# PROBLEM
Leave out the pictures and repeat exactly the lines from the one containing "double_click(307, 253)" through the final line of the listing below.

┄┄┄┄┄┄

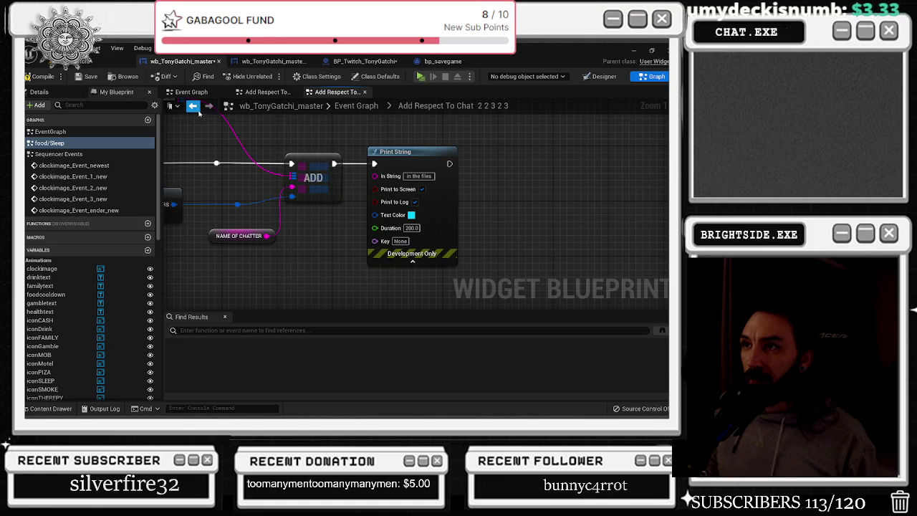
key(alt+Left)
- Check the Add Respect To Chat graph near the therapy needs sprite comment, then return to the Event Graph
drag(274, 171, 286, 291)
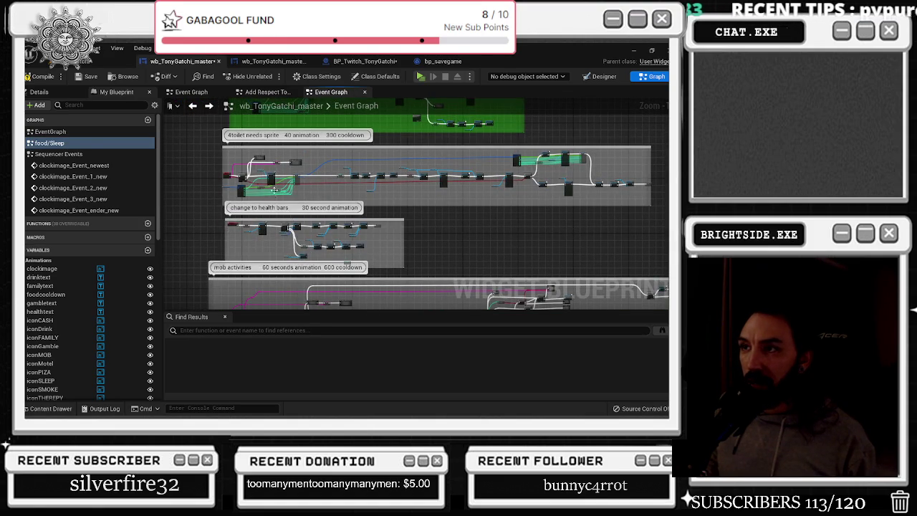
drag(289, 221, 264, 248)
scroll(295, 268, up, 2)
double_click(295, 268)
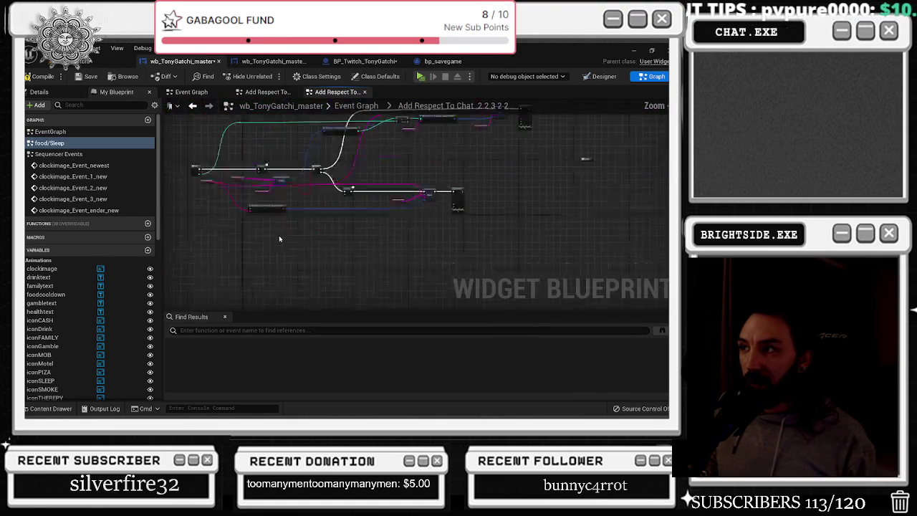
click(194, 106)
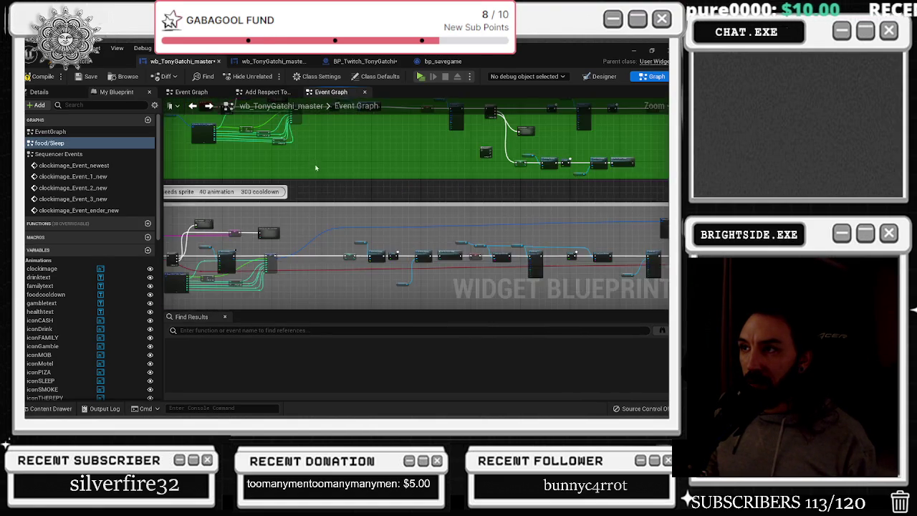
double_click(307, 253)
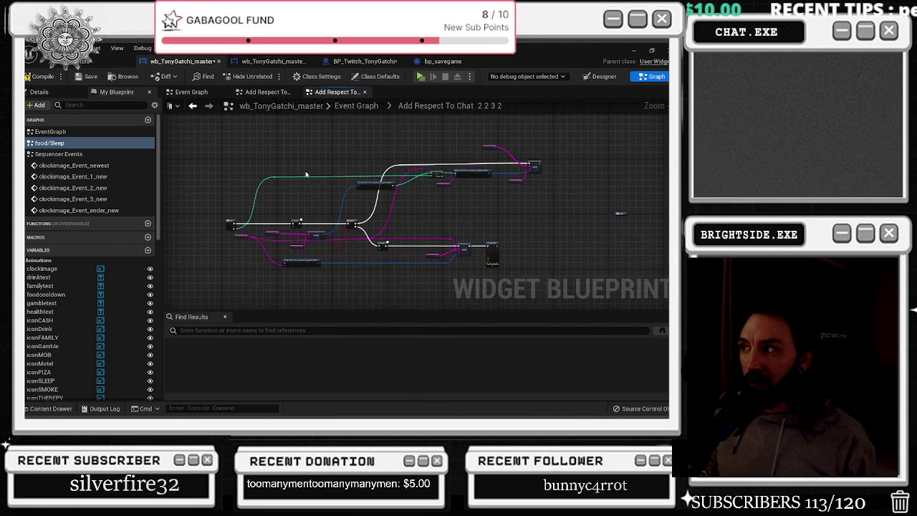
scroll(502, 247, up, 5)
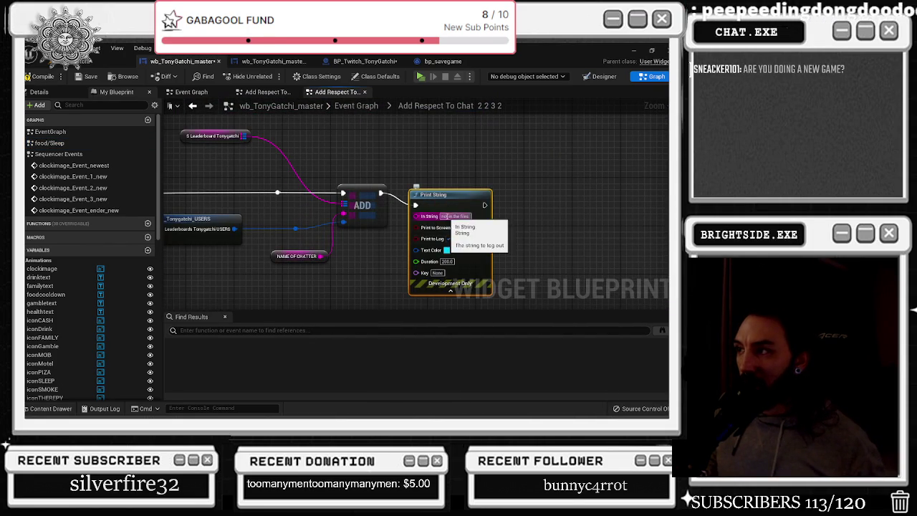
click(50, 142)
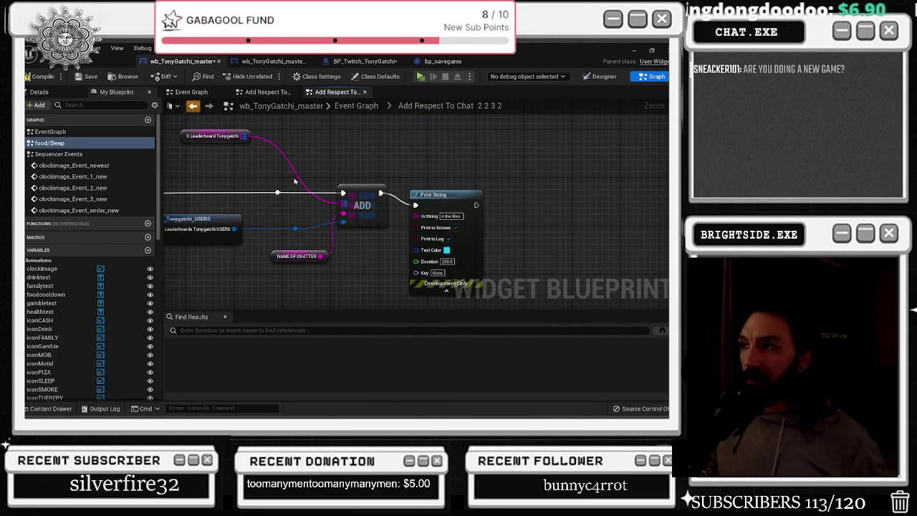
click(192, 106)
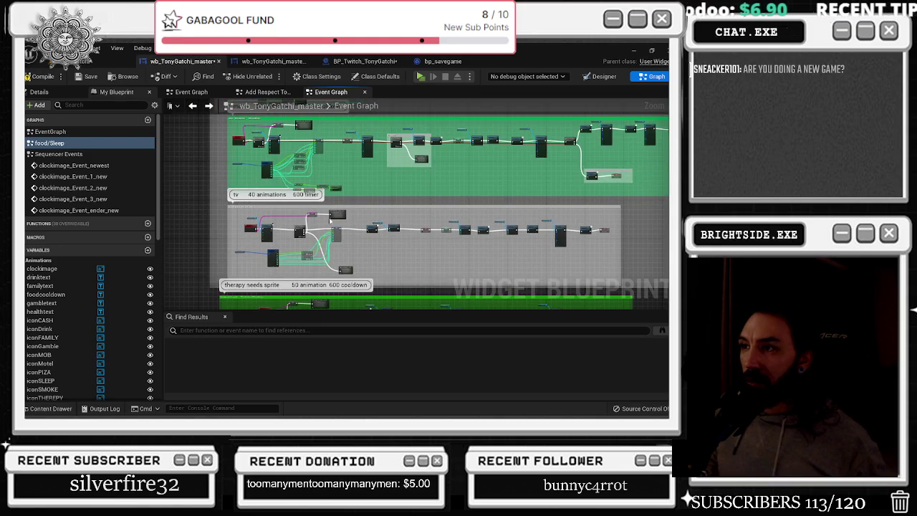
- In Add Respect To Chat 2 2 2, connect ADD's exec output to Print String, then open food/Sleep
double_click(317, 189)
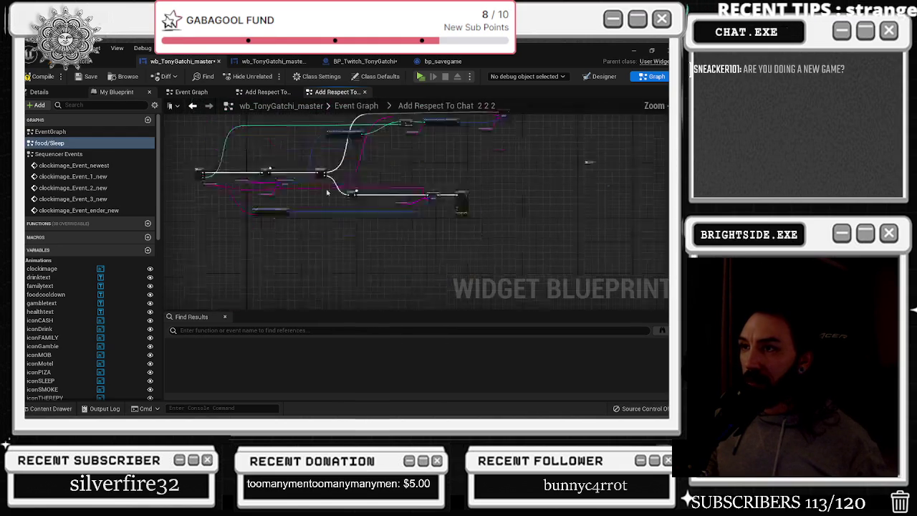
drag(404, 204, 430, 201)
scroll(436, 207, up, 2)
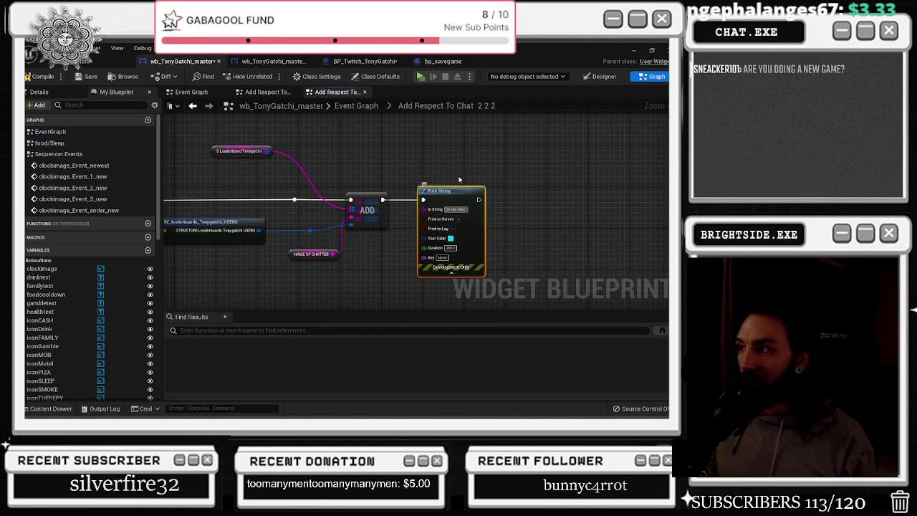
double_click(50, 143)
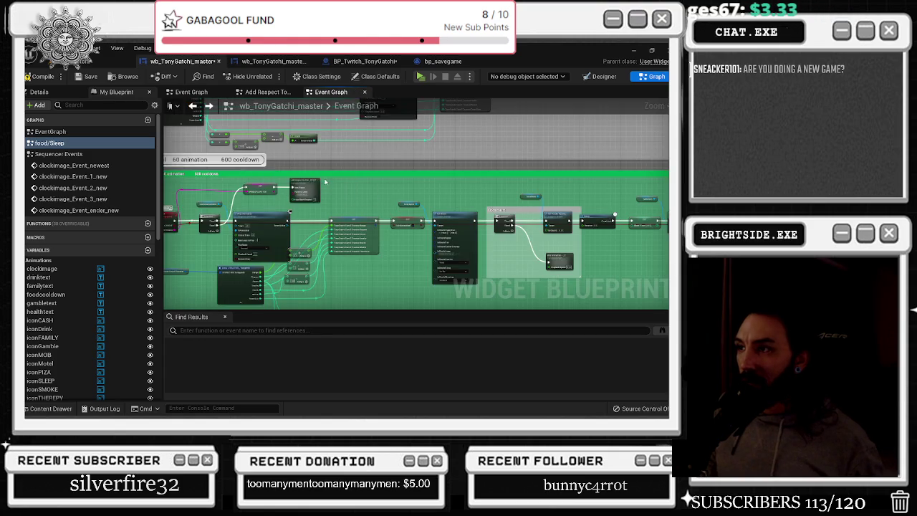
scroll(325, 185, down, 3)
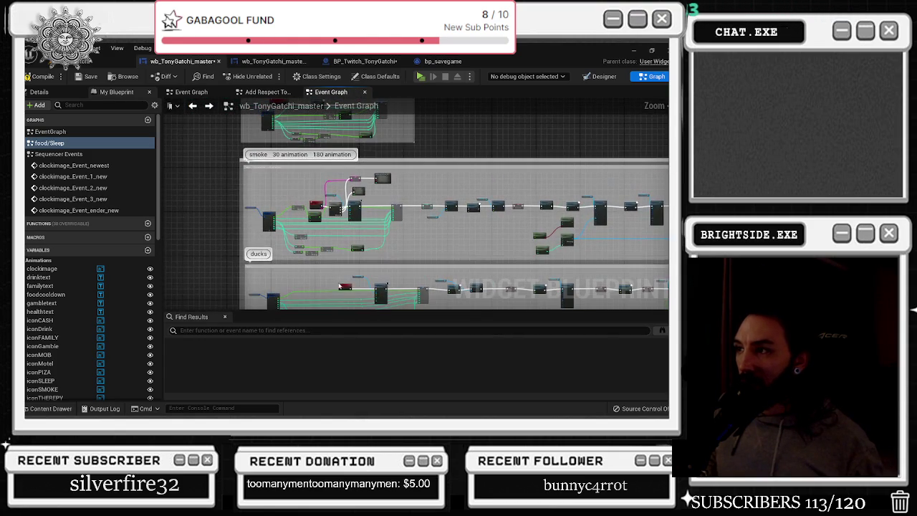
- Pan to the ducks section and browse to the first Set Brush node's Duck sprite
scroll(340, 246, up, 5)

┄┄┄┄┄┄

# WRITTEN REPLY
double_click(307, 253)
scroll(502, 247, up, 5)
click(50, 142)
click(192, 106)
- In Add Respect To Chat 2 2 2, connect ADD's exec output to Print String, then open food/Sleep
double_click(317, 189)
drag(404, 204, 430, 201)
scroll(436, 207, up, 2)
double_click(50, 143)
scroll(325, 185, down, 3)
- Pan to the ducks section and browse to the first Set Brush node's Duck sprite
scroll(340, 246, up, 5)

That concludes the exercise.